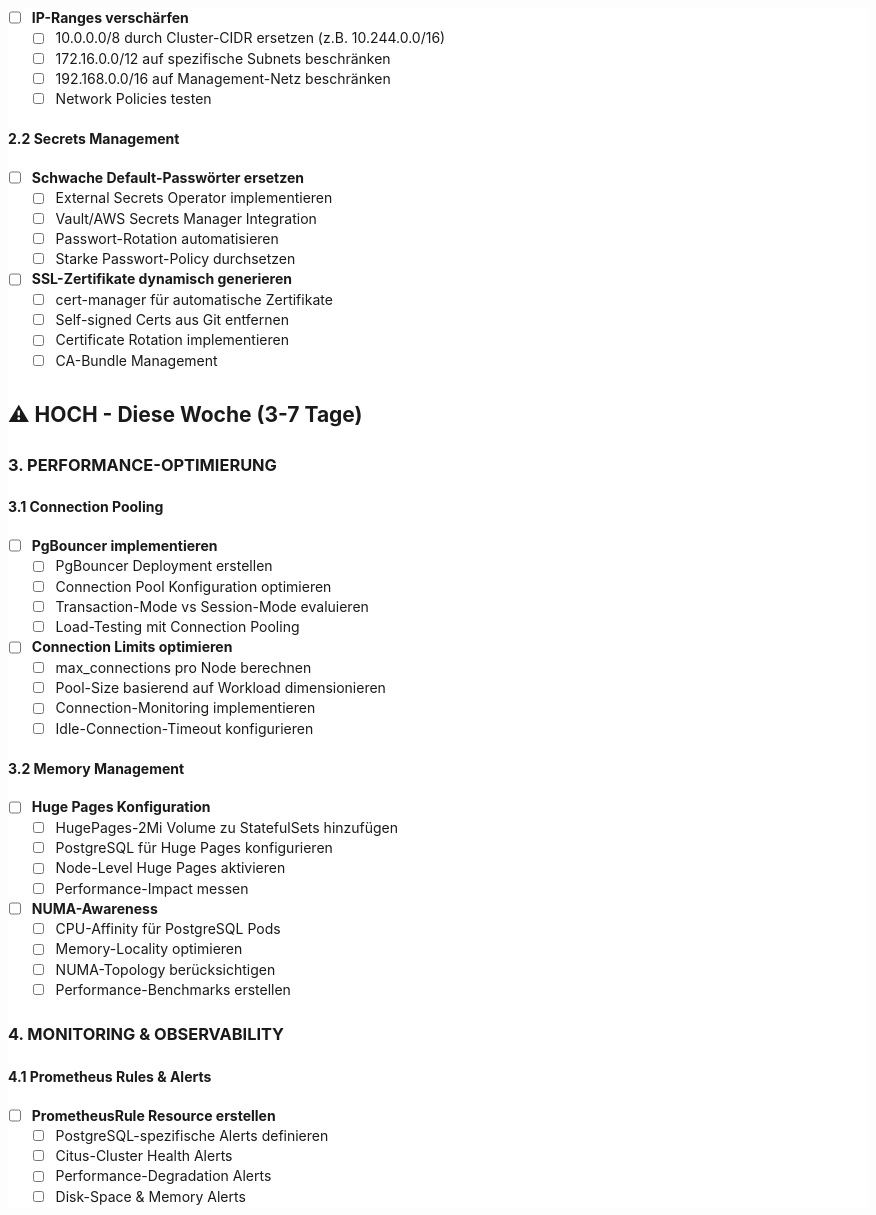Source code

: - [ ] **IP-Ranges verschärfen**
  - [ ] 10.0.0.0/8 durch Cluster-CIDR ersetzen (z.B. 10.244.0.0/16)
  - [ ] 172.16.0.0/12 auf spezifische Subnets beschränken
  - [ ] 192.168.0.0/16 auf Management-Netz beschränken
  - [ ] Network Policies testen

#### **2.2 Secrets Management**
- [ ] **Schwache Default-Passwörter ersetzen**
  - [ ] External Secrets Operator implementieren
  - [ ] Vault/AWS Secrets Manager Integration
  - [ ] Passwort-Rotation automatisieren
  - [ ] Starke Passwort-Policy durchsetzen

- [ ] **SSL-Zertifikate dynamisch generieren**
  - [ ] cert-manager für automatische Zertifikate
  - [ ] Self-signed Certs aus Git entfernen
  - [ ] Certificate Rotation implementieren
  - [ ] CA-Bundle Management

## ⚠️ **HOCH - Diese Woche (3-7 Tage)**

### **3. PERFORMANCE-OPTIMIERUNG**

#### **3.1 Connection Pooling**
- [ ] **PgBouncer implementieren**
  - [ ] PgBouncer Deployment erstellen
  - [ ] Connection Pool Konfiguration optimieren
  - [ ] Transaction-Mode vs Session-Mode evaluieren
  - [ ] Load-Testing mit Connection Pooling

- [ ] **Connection Limits optimieren**
  - [ ] max_connections pro Node berechnen
  - [ ] Pool-Size basierend auf Workload dimensionieren
  - [ ] Connection-Monitoring implementieren
  - [ ] Idle-Connection-Timeout konfigurieren

#### **3.2 Memory Management**
- [ ] **Huge Pages Konfiguration**
  - [ ] HugePages-2Mi Volume zu StatefulSets hinzufügen
  - [ ] PostgreSQL für Huge Pages konfigurieren
  - [ ] Node-Level Huge Pages aktivieren
  - [ ] Performance-Impact messen

- [ ] **NUMA-Awareness**
  - [ ] CPU-Affinity für PostgreSQL Pods
  - [ ] Memory-Locality optimieren
  - [ ] NUMA-Topology berücksichtigen
  - [ ] Performance-Benchmarks erstellen

### **4. MONITORING & OBSERVABILITY**

#### **4.1 Prometheus Rules & Alerts**
- [ ] **PrometheusRule Resource erstellen**
  - [ ] PostgreSQL-spezifische Alerts definieren
  - [ ] Citus-Cluster Health Alerts
  - [ ] Performance-Degradation Alerts
  - [ ] Disk-Space & Memory Alerts
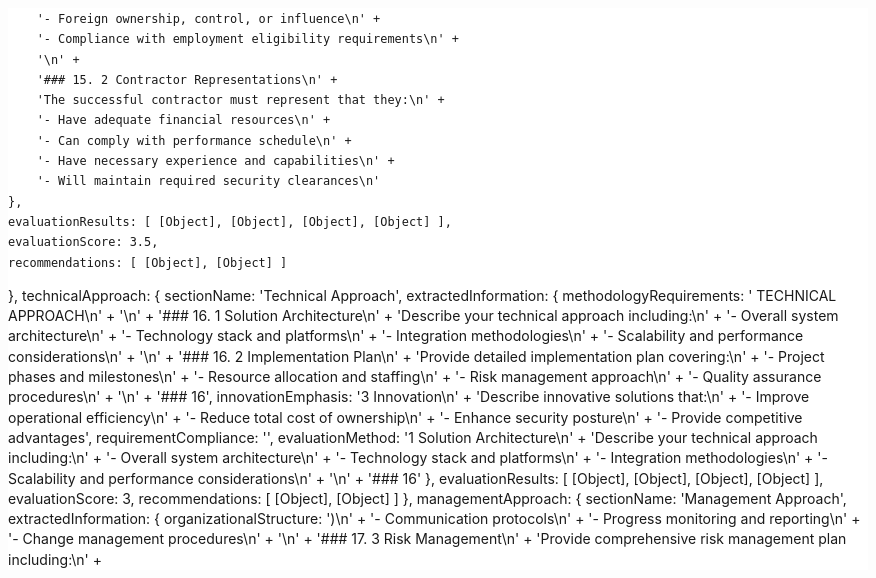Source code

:         '- Foreign ownership, control, or influence\n' +
        '- Compliance with employment eligibility requirements\n' +
        '\n' +
        '### 15. 2 Contractor Representations\n' +
        'The successful contractor must represent that they:\n' +
        '- Have adequate financial resources\n' +
        '- Can comply with performance schedule\n' +
        '- Have necessary experience and capabilities\n' +
        '- Will maintain required security clearances\n'
    },
    evaluationResults: [ [Object], [Object], [Object], [Object] ],
    evaluationScore: 3.5,
    recommendations: [ [Object], [Object] ]
  },
  technicalApproach: {
    sectionName: 'Technical Approach',
    extractedInformation: {
      methodologyRequirements: ' TECHNICAL APPROACH\n' +
        '\n' +
        '### 16. 1 Solution Architecture\n' +
        'Describe your technical approach including:\n' +
        '- Overall system architecture\n' +
        '- Technology stack and platforms\n' +
        '- Integration methodologies\n' +
        '- Scalability and performance considerations\n' +
        '\n' +
        '### 16. 2 Implementation Plan\n' +
        'Provide detailed implementation plan covering:\n' +
        '- Project phases and milestones\n' +
        '- Resource allocation and staffing\n' +
        '- Risk management approach\n' +
        '- Quality assurance procedures\n' +
        '\n' +
        '### 16',
      innovationEmphasis: '3 Innovation\n' +
        'Describe innovative solutions that:\n' +
        '- Improve operational efficiency\n' +
        '- Reduce total cost of ownership\n' +
        '- Enhance security posture\n' +
        '- Provide competitive advantages',
      requirementCompliance: '',
      evaluationMethod: '1 Solution Architecture\n' +
        'Describe your technical approach including:\n' +
        '- Overall system architecture\n' +
        '- Technology stack and platforms\n' +
        '- Integration methodologies\n' +
        '- Scalability and performance considerations\n' +
        '\n' +
        '### 16'
    },
    evaluationResults: [ [Object], [Object], [Object], [Object] ],
    evaluationScore: 3,
    recommendations: [ [Object], [Object] ]
  },
  managementApproach: {
    sectionName: 'Management Approach',
    extractedInformation: {
      organizationalStructure: ')\n' +
        '- Communication protocols\n' +
        '- Progress monitoring and reporting\n' +
        '- Change management procedures\n' +
        '\n' +
        '### 17. 3 Risk Management\n' +
        'Provide comprehensive risk management plan including:\n' +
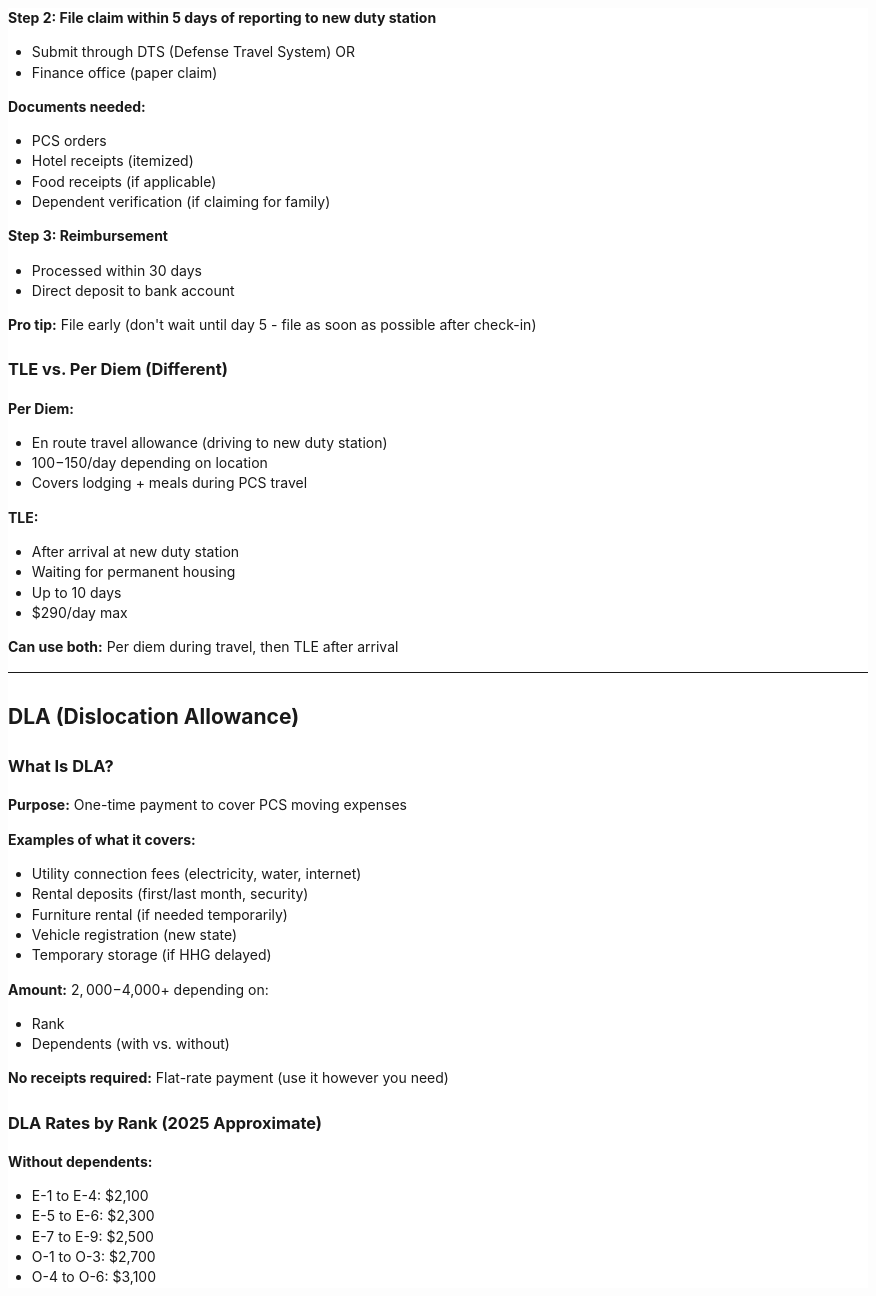 **Step 2: File claim within 5 days of reporting to new duty station**
- Submit through DTS (Defense Travel System) OR
- Finance office (paper claim)

**Documents needed:**
- PCS orders
- Hotel receipts (itemized)
- Food receipts (if applicable)
- Dependent verification (if claiming for family)

**Step 3: Reimbursement**
- Processed within 30 days
- Direct deposit to bank account

**Pro tip:** File early (don't wait until day 5 - file as soon as possible after check-in)

### TLE vs. Per Diem (Different)

**Per Diem:**
- En route travel allowance (driving to new duty station)
- $100-$150/day depending on location
- Covers lodging + meals during PCS travel

**TLE:**
- After arrival at new duty station
- Waiting for permanent housing
- Up to 10 days
- $290/day max

**Can use both:** Per diem during travel, then TLE after arrival

---

## DLA (Dislocation Allowance)

### What Is DLA?

**Purpose:** One-time payment to cover PCS moving expenses

**Examples of what it covers:**
- Utility connection fees (electricity, water, internet)
- Rental deposits (first/last month, security)
- Furniture rental (if needed temporarily)
- Vehicle registration (new state)
- Temporary storage (if HHG delayed)

**Amount:** $2,000-$4,000+ depending on:
- Rank
- Dependents (with vs. without)

**No receipts required:** Flat-rate payment (use it however you need)

### DLA Rates by Rank (2025 Approximate)

**Without dependents:**
- E-1 to E-4: $2,100
- E-5 to E-6: $2,300
- E-7 to E-9: $2,500
- O-1 to O-3: $2,700
- O-4 to O-6: $3,100
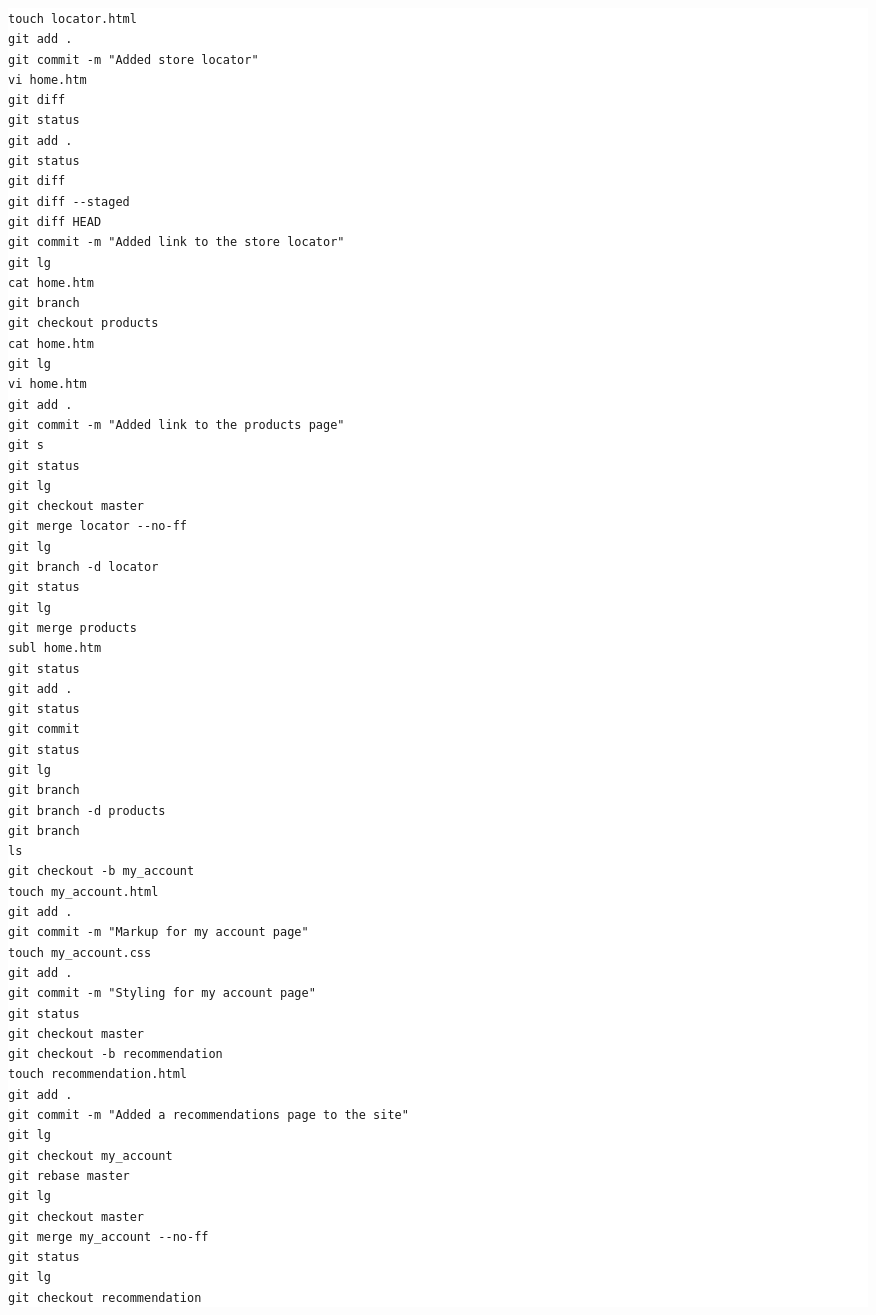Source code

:     touch locator.html
    git add .
    git commit -m "Added store locator"
    vi home.htm
    git diff
    git status
    git add .
    git status
    git diff
    git diff --staged
    git diff HEAD
    git commit -m "Added link to the store locator"
    git lg
    cat home.htm
    git branch
    git checkout products
    cat home.htm
    git lg
    vi home.htm
    git add .
    git commit -m "Added link to the products page"
    git s
    git status
    git lg
    git checkout master
    git merge locator --no-ff
    git lg
    git branch -d locator
    git status
    git lg
    git merge products
    subl home.htm
    git status
    git add .
    git status
    git commit
    git status
    git lg
    git branch
    git branch -d products
    git branch
    ls
    git checkout -b my_account
    touch my_account.html
    git add .
    git commit -m "Markup for my account page"
    touch my_account.css
    git add .
    git commit -m "Styling for my account page"
    git status
    git checkout master
    git checkout -b recommendation
    touch recommendation.html
    git add .
    git commit -m "Added a recommendations page to the site"
    git lg
    git checkout my_account
    git rebase master
    git lg
    git checkout master
    git merge my_account --no-ff
    git status
    git lg
    git checkout recommendation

---*---

WHAT THE TASK REQUIRES. Render every line of source text in the items above as one numbered list, omitting blank lines. Leave the pictures out of your answer.

EXPECTED OUTPUT.
1. Source code
2. : - [ ] **IP-Ranges verschärfen**
3.   - [ ] 10.0.0.0/8 durch Cluster-CIDR ersetzen (z.B. 10.244.0.0/16)
4.   - [ ] 172.16.0.0/12 auf spezifische Subnets beschränken
5.   - [ ] 192.168.0.0/16 auf Management-Netz beschränken
6.   - [ ] Network Policies testen
7. #### **2.2 Secrets Management**
8. - [ ] **Schwache Default-Passwörter ersetzen**
9.   - [ ] External Secrets Operator implementieren
10.   - [ ] Vault/AWS Secrets Manager Integration
11.   - [ ] Passwort-Rotation automatisieren
12.   - [ ] Starke Passwort-Policy durchsetzen
13. - [ ] **SSL-Zertifikate dynamisch generieren**
14.   - [ ] cert-manager für automatische Zertifikate
15.   - [ ] Self-signed Certs aus Git entfernen
16.   - [ ] Certificate Rotation implementieren
17.   - [ ] CA-Bundle Management
18. ## ⚠️ **HOCH - Diese Woche (3-7 Tage)**
19. ### **3. PERFORMANCE-OPTIMIERUNG**
20. #### **3.1 Connection Pooling**
21. - [ ] **PgBouncer implementieren**
22.   - [ ] PgBouncer Deployment erstellen
23.   - [ ] Connection Pool Konfiguration optimieren
24.   - [ ] Transaction-Mode vs Session-Mode evaluieren
25.   - [ ] Load-Testing mit Connection Pooling
26. - [ ] **Connection Limits optimieren**
27.   - [ ] max_connections pro Node berechnen
28.   - [ ] Pool-Size basierend auf Workload dimensionieren
29.   - [ ] Connection-Monitoring implementieren
30.   - [ ] Idle-Connection-Timeout konfigurieren
31. #### **3.2 Memory Management**
32. - [ ] **Huge Pages Konfiguration**
33.   - [ ] HugePages-2Mi Volume zu StatefulSets hinzufügen
34.   - [ ] PostgreSQL für Huge Pages konfigurieren
35.   - [ ] Node-Level Huge Pages aktivieren
36.   - [ ] Performance-Impact messen
37. - [ ] **NUMA-Awareness**
38.   - [ ] CPU-Affinity für PostgreSQL Pods
39.   - [ ] Memory-Locality optimieren
40.   - [ ] NUMA-Topology berücksichtigen
41.   - [ ] Performance-Benchmarks erstellen
42. ### **4. MONITORING & OBSERVABILITY**
43. #### **4.1 Prometheus Rules & Alerts**
44. - [ ] **PrometheusRule Resource erstellen**
45.   - [ ] PostgreSQL-spezifische Alerts definieren
46.   - [ ] Citus-Cluster Health Alerts
47.   - [ ] Performance-Degradation Alerts
48.   - [ ] Disk-Space & Memory Alerts
49. Source code
50. :         '- Foreign ownership, control, or influence\n' +
51.         '- Compliance with employment eligibility requirements\n' +
52.         '\n' +
53.         '### 15. 2 Contractor Representations\n' +
54.         'The successful contractor must represent that they:\n' +
55.         '- Have adequate financial resources\n' +
56.         '- Can comply with performance schedule\n' +
57.         '- Have necessary experience and capabilities\n' +
58.         '- Will maintain required security clearances\n'
59.     },
60.     evaluationResults: [ [Object], [Object], [Object], [Object] ],
61.     evaluationScore: 3.5,
62.     recommendations: [ [Object], [Object] ]
63.   },
64.   technicalApproach: {
65.     sectionName: 'Technical Approach',
66.     extractedInformation: {
67.       methodologyRequirements: ' TECHNICAL APPROACH\n' +
68.         '\n' +
69.         '### 16. 1 Solution Architecture\n' +
70.         'Describe your technical approach including:\n' +
71.         '- Overall system architecture\n' +
72.         '- Technology stack and platforms\n' +
73.         '- Integration methodologies\n' +
74.         '- Scalability and performance considerations\n' +
75.         '\n' +
76.         '### 16. 2 Implementation Plan\n' +
77.         'Provide detailed implementation plan covering:\n' +
78.         '- Project phases and milestones\n' +
79.         '- Resource allocation and staffing\n' +
80.         '- Risk management approach\n' +
81.         '- Quality assurance procedures\n' +
82.         '\n' +
83.         '### 16',
84.       innovationEmphasis: '3 Innovation\n' +
85.         'Describe innovative solutions that:\n' +
86.         '- Improve operational efficiency\n' +
87.         '- Reduce total cost of ownership\n' +
88.         '- Enhance security posture\n' +
89.         '- Provide competitive advantages',
90.       requirementCompliance: '',
91.       evaluationMethod: '1 Solution Architecture\n' +
92.         'Describe your technical approach including:\n' +
93.         '- Overall system architecture\n' +
94.         '- Technology stack and platforms\n' +
95.         '- Integration methodologies\n' +
96.         '- Scalability and performance considerations\n' +
97.         '\n' +
98.         '### 16'
99.     },
100.     evaluationResults: [ [Object], [Object], [Object], [Object] ],
101.     evaluationScore: 3,
102.     recommendations: [ [Object], [Object] ]
103.   },
104.   managementApproach: {
105.     sectionName: 'Management Approach',
106.     extractedInformation: {
107.       organizationalStructure: ')\n' +
108.         '- Communication protocols\n' +
109.         '- Progress monitoring and reporting\n' +
110.         '- Change management procedures\n' +
111.         '\n' +
112.         '### 17. 3 Risk Management\n' +
113.         'Provide comprehensive risk management plan including:\n' +
114.  **Step 2: File claim within 5 days of reporting to new duty station**
115. - Submit through DTS (Defense Travel System) OR
116. - Finance office (paper claim)
117. **Documents needed:**
118. - PCS orders
119. - Hotel receipts (itemized)
120. - Food receipts (if applicable)
121. - Dependent verification (if claiming for family)
122. **Step 3: Reimbursement**
123. - Processed within 30 days
124. - Direct deposit to bank account
125. **Pro tip:** File early (don't wait until day 5 - file as soon as possible after check-in)
126. ### TLE vs. Per Diem (Different)
127. **Per Diem:**
128. - En route travel allowance (driving to new duty station)
129. - $100-$150/day depending on location
130. - Covers lodging + meals during PCS travel
131. **TLE:**
132. - After arrival at new duty station
133. - Waiting for permanent housing
134. - Up to 10 days
135. - $290/day max
136. **Can use both:** Per diem during travel, then TLE after arrival
137. ---
138. ## DLA (Dislocation Allowance)
139. ### What Is DLA?
140. **Purpose:** One-time payment to cover PCS moving expenses
141. **Examples of what it covers:**
142. - Utility connection fees (electricity, water, internet)
143. - Rental deposits (first/last month, security)
144. - Furniture rental (if needed temporarily)
145. - Vehicle registration (new state)
146. - Temporary storage (if HHG delayed)
147. **Amount:** $2,000-$4,000+ depending on:
148. - Rank
149. - Dependents (with vs. without)
150. **No receipts required:** Flat-rate payment (use it however you need)
151. ### DLA Rates by Rank (2025 Approximate)
152. **Without dependents:**
153. - E-1 to E-4: $2,100
154. - E-5 to E-6: $2,300
155. - E-7 to E-9: $2,500
156. - O-1 to O-3: $2,700
157. - O-4 to O-6: $3,100
158. Source code
159. :     touch locator.html
160.     git add .
161.     git commit -m "Added store locator"
162.     vi home.htm
163.     git diff
164.     git status
165.     git add .
166.     git status
167.     git diff
168.     git diff --staged
169.     git diff HEAD
170.     git commit -m "Added link to the store locator"
171.     git lg
172.     cat home.htm
173.     git branch
174.     git checkout products
175.     cat home.htm
176.     git lg
177.     vi home.htm
178.     git add .
179.     git commit -m "Added link to the products page"
180.     git s
181.     git status
182.     git lg
183.     git checkout master
184.     git merge locator --no-ff
185.     git lg
186.     git branch -d locator
187.     git status
188.     git lg
189.     git merge products
190.     subl home.htm
191.     git status
192.     git add .
193.     git status
194.     git commit
195.     git status
196.     git lg
197.     git branch
198.     git branch -d products
199.     git branch
200.     ls
201.     git checkout -b my_account
202.     touch my_account.html
203.     git add .
204.     git commit -m "Markup for my account page"
205.     touch my_account.css
206.     git add .
207.     git commit -m "Styling for my account page"
208.     git status
209.     git checkout master
210.     git checkout -b recommendation
211.     touch recommendation.html
212.     git add .
213.     git commit -m "Added a recommendations page to the site"
214.     git lg
215.     git checkout my_account
216.     git rebase master
217.     git lg
218.     git checkout master
219.     git merge my_account --no-ff
220.     git status
221.     git lg
222.     git checkout recommendation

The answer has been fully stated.